Critically, consent documents must state that participation is entirely voluntary. You have the right to refuse to join and the right to withdraw at any time, for any reason, without penalty. If significant new information emerges during the study that might change your willingness to participate, the research team is required to share it with you.
Diversity in Clinical Trials
A persistent problem in clinical research is that study populations often don’t reflect the people who will ultimately use the treatment. Diseases affect different racial, ethnic, and age groups differently, and a drug tested mostly in one demographic may not work the same way in others. Recognizing this gap, Congress passed legislation requiring sponsors of certain clinical trials to submit diversity action plans to the FDA. These plans outline how the company intends to enroll participants from underrepresented populations. The FDA issued draft guidance in June 2024 detailing the format, content, and submission process for these plans.

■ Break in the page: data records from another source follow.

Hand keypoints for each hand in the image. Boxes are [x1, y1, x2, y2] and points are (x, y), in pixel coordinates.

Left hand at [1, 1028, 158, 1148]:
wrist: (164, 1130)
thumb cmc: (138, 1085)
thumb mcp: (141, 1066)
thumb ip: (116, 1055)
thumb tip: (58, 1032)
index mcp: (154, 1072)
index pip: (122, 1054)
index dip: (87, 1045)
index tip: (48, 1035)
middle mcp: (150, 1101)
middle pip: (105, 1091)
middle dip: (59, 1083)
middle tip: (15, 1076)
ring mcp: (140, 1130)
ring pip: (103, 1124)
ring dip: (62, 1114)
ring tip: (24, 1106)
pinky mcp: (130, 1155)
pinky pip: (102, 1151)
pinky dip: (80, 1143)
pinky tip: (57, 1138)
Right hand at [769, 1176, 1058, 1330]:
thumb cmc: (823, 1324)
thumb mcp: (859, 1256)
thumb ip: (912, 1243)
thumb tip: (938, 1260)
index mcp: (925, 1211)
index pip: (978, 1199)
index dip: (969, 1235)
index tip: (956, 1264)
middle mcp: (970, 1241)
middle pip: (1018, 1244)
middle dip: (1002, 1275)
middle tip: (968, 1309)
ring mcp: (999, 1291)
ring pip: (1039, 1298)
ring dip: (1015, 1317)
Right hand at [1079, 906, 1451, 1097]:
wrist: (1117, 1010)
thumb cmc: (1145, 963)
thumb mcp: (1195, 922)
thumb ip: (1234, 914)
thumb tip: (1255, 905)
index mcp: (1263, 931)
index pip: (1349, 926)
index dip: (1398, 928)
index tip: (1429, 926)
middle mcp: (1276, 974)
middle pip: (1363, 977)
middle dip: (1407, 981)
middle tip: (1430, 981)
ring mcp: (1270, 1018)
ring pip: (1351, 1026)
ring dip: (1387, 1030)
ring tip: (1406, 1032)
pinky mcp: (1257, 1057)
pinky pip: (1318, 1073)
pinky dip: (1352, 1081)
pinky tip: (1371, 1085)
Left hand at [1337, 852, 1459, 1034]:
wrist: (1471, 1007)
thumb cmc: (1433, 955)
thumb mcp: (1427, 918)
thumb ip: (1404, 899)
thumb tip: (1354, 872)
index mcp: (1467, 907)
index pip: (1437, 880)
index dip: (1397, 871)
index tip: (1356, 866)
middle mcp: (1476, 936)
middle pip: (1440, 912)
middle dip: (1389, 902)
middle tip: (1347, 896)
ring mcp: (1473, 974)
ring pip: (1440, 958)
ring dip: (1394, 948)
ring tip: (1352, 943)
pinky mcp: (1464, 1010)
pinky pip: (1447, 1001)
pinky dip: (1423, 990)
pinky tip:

How to Find a Clinical Trial
If you’re interested in joining a study, ClinicalTrials.gov is the most comprehensive public database. You can search by condition or disease, by a specific treatment or intervention, or by location. If you’re looking to participate rather than just browse, change the study status filter to “Recruiting or not yet recruiting studies” to see only trials actively seeking volunteers.
You can narrow results further with filters for age group, study phase, and other criteria. Each listing includes the study’s purpose, eligibility requirements, locations, and contact information. Before enrolling in anything, you’ll go through the full informed consent process described above, giving you the chance to ask questions and decide whether the study is right for you.